First, let me confess that I've been a Jenny Bornholdt fan since a friend gave me Miss New Zealand. I immediately felt a connection with, and an ease about, Bornholdt's work, and it was apparent why she is a well-regarded poet.   

Second, let me complain that the cover design and font of her new collection The Rocky Shore does a disservice to the collection. The ocean-themed fabric-look cover and needlepoint font went beyond domesticity into chintz. I see the connection with her "domestic" themes, but it devalues her work by tethering her to home and family when her poems go well beyond these themes.  

Third, let me commend the content. Once again, her work speaks to me as both a poet and a person. 

Six poems comprise the collection; they connect and resonate with each other across the six years that they were written, although I doubt they neatly sum up one year each. Autobiographical in nature, the poems reveal Bornholdt's approach to poetry, family, and daily life. It seems an honest glimpse into how a poet finds or receives inspiration, converts observations into poetry, and still manages a complex if ordinary family life.

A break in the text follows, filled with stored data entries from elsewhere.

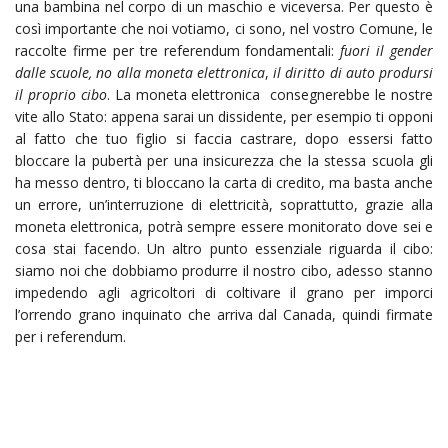
una bambina nel corpo di un maschio e viceversa. Per questo è
così importante che noi votiamo, ci sono, nel vostro Comune, le
raccolte firme per tre referendum fondamentali:
fuori il gender
dalle scuole, no alla moneta elettronica
,
il diritto di auto prodursi
il proprio cibo
. La moneta elettronica consegnerebbe le nostre
vite allo Stato: appena sarai un dissidente, per esempio ti opponi
al fatto che tuo figlio si faccia castrare, dopo essersi fatto
bloccare la pubertà per una insicurezza che la stessa scuola gli
ha messo dentro, ti bloccano la carta di credito, ma basta anche
un errore, un’interruzione di elettricità, soprattutto, grazie alla
moneta elettronica, potrà sempre essere monitorato dove sei e
cosa stai facendo. Un altro punto essenziale riguarda il cibo:
siamo noi che dobbiamo produrre il nostro cibo, adesso stanno
impedendo agli agricoltori di coltivare il grano per imporci
l’orrendo grano inquinato che arriva dal Canada, quindi firmate
per i referendum.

The Rocky Shore made me think about how you select - and alter - which memories (and skeletons) to share with others, and how to determine what is fitting for a poem. She is able to be personal without being confessional (in spite of the first poem's title). Bornholdt questions "what is poetry?" throughout the collection, in poems like ‘Fitter Turner': 

...At this point I remember someone commenting on
an earlier poem of mine, which resembles this one,

saying some people might think it's not poetry. Well . . .

Later, in ‘Big Minty Nose' (read the notes at the end of the book), she aptly and ably advocates the source of her work, her life, and her poetry:

...I think the garden
Is as much poem as this poem is. And the washing and the coffee

are also poem. The men next door with hammers and
saws, they have become poem, along with

 the steps and the stick insects - one red, one green -
stuck to the shed window, looking in.

In fact those lines describe up a good poet's existence as well as the sphere of Bornholdt's poetry (think Emily Dickinson). She elevates the mundane into poetry and reminds me that inspiration is found where you look for it. She merges the questions "what is poetry" with "what is garden" and "what is life" - big themes that cross geographic, social, and gender boundaries.

One feature I did not enjoy was the two-line stanza structure of most of her poems. I felt this was too artificial, and it didn't add to the meaning or rhythm of the work for me. Perhaps it was meant to create borders and enforce consideration of her words? Yet I found myself reading past the structure.   

Finally, I wonder why she didn't select her garden as a title and the basis for a cover design. Her garden provide a unifying motif and theme, and makes a better metaphor for her life and her poetry, certainly in the context of this collection.

The best poets are ones you can grow with, and with The Rocky Shore Bornholdt will continue to be a New Zealand favourite. I look forward to seeing where her garden leads her next.